Mcps

PassAudited by VirusTotal on May 12, 2026.

Overview

Type: OpenClaw Skill Name: mcps-skill Version: 0.1.1 The skill is suspicious due to its broad capabilities for arbitrary command execution and process management, as detailed in `SKILL.md`. The `mcps add --command <cmd>` functionality allows the agent to run any specified binary, and the tool is designed to handle sensitive environment variables (e.g., `DATABASE_URL`, `GITLAB_TOKEN`). While these features align with the skill's stated purpose of managing CLI servers, they present a significant attack surface for potential misuse by a malicious prompt or a compromised agent, despite the skill bundle itself lacking explicit malicious instructions.

Findings (0)

Artifact-based informational review of SKILL.md, metadata, install specs, static scan signals, and capability signals. ClawScan does not execute the skill or run runtime probes.

What this means

An agent using this skill could call configured MCP tools that read, create, update, or delete data, depending on what servers the user has added.

Why it was flagged

The skill documents arbitrary MCP tool invocation, including database/data-change style calls. This is central to the skill's purpose, but it can affect external systems if used with powerful MCP servers.

Skill content
`mcps call <server> <tool> [args...]` ... `script="DELETE FROM table WHERE id = 'xxx';"`
Recommendation

Only configure trusted MCP servers, and require explicit user confirmation before mutating databases, repositories, tickets, accounts, or production systems.

What this means

A malicious or compromised MCP server package could run code with the user's local privileges.

Why it was flagged

Adding stdio MCP servers involves launching local commands or package runners.
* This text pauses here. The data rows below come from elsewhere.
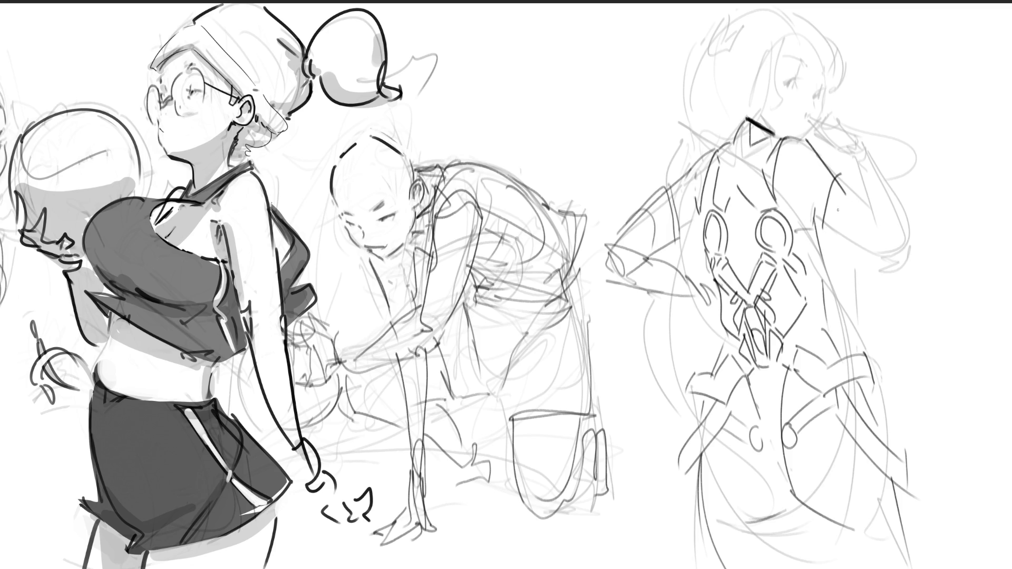
pyautogui.press('ctrl+z')
pyautogui.moveTo(838, 176)
pyautogui.mouseDown()
pyautogui.moveTo(825, 232)
pyautogui.moveTo(863, 209)
pyautogui.moveTo(859, 255)
pyautogui.mouseUp()
# Step: Ink the raised arm's forearm, hand and upper arm, plus the mouth and chin line
pyautogui.moveTo(862, 203); pyautogui.dragTo(891, 259)
pyautogui.moveTo(871, 260); pyautogui.dragTo(891, 264)
pyautogui.moveTo(891, 226); pyautogui.dragTo(911, 263)
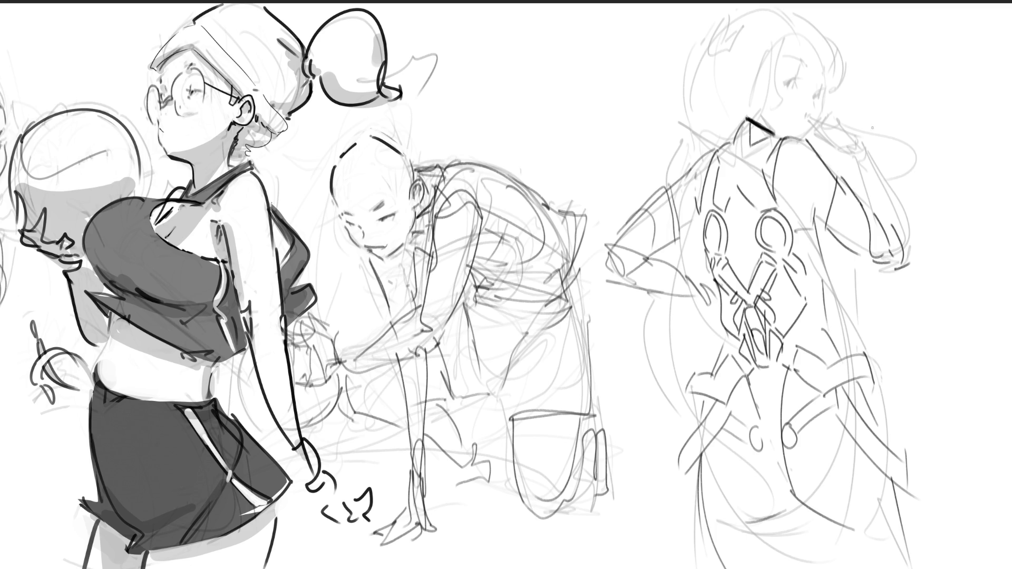
pyautogui.moveTo(850, 153)
pyautogui.mouseDown()
pyautogui.moveTo(869, 203)
pyautogui.moveTo(876, 180)
pyautogui.moveTo(896, 233)
pyautogui.mouseUp()
pyautogui.press('ctrl+z')
pyautogui.press('ctrl+z')
pyautogui.moveTo(860, 145)
pyautogui.mouseDown()
pyautogui.moveTo(870, 209)
pyautogui.moveTo(887, 222)
pyautogui.mouseUp()
pyautogui.moveTo(872, 165); pyautogui.dragTo(904, 234)
pyautogui.moveTo(852, 156); pyautogui.dragTo(870, 213)
pyautogui.moveTo(854, 129)
pyautogui.mouseDown()
pyautogui.moveTo(847, 153)
pyautogui.moveTo(854, 146)
pyautogui.mouseUp()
This is expected for an MCP manager, but it means configured servers execute code locally.

Skill content
`mcps add <name> --command <cmd> --args <args>`; examples use `uvx mcp-server-fetch` and `npx @modelcontextprotocol/server-postgres`
Recommendation

Add only trusted server commands/packages, pin versions where practical, and avoid configuring unknown MCP servers.

What this means

Configured MCP servers may be able to access databases or GitLab resources using the provided credentials.

Why it was flagged

The configuration examples show database and GitLab credentials being passed to MCP servers. This is purpose-aligned, but those credentials may grant significant account or data access.

Skill content
`POSTGRES_CONNECTION_STRING`: `${DATABASE_URL}` ... `GITLAB_PERSONAL_ACCESS_TOKEN`: `${GITLAB_TOKEN}`
Recommendation

Use environment variables, least-privileged credentials, separate test credentials when possible, and rotate tokens if an MCP server is no longer trusted.

What this means

The safety of the skill depends partly on the npm package and any server packages it launches.

Why it was flagged

The skill installs an external npm package to provide the mcps binary. This is normal for a CLI-based skill, but the installed package code is outside the provided artifact contents.

Skill content
node | package: @maplezzk/mcps | creates binaries: mcps
Recommendation

Verify the npm package source, publisher, and version before installation, and keep dependencies updated from trusted sources.

What this means

Sensitive prompts, parameters, or retrieved data could be exposed to an MCP server if the user configures one.

Why it was flagged

The skill supports MCP communication over SSE/HTTP endpoints. This is expected, but tool arguments and results may cross a boundary to the configured MCP server.

Skill content
`mcps add remote --type sse --url http://localhost:8000/sse` ... `mcps add http-server --type http --url http://localhost:8000/mcp`
Recommendation

Use trusted MCP endpoints, prefer secure transport for non-local servers, and avoid sending secrets or private data to untrusted tools.

What this means

Configured MCP servers and daemon state may remain available across tasks until stopped or removed.

Why it was flagged

The skill documents starting a local daemon and storing persistent MCP configuration. This persistence is disclosed and controllable.

Skill content
`mcps start` | Start daemon ... `mcps stop` | Stop daemon ... Config file: `~/.mcps/mcp.json`
Recommendation

Stop the daemon when not needed and remove or disable servers that should no longer be available.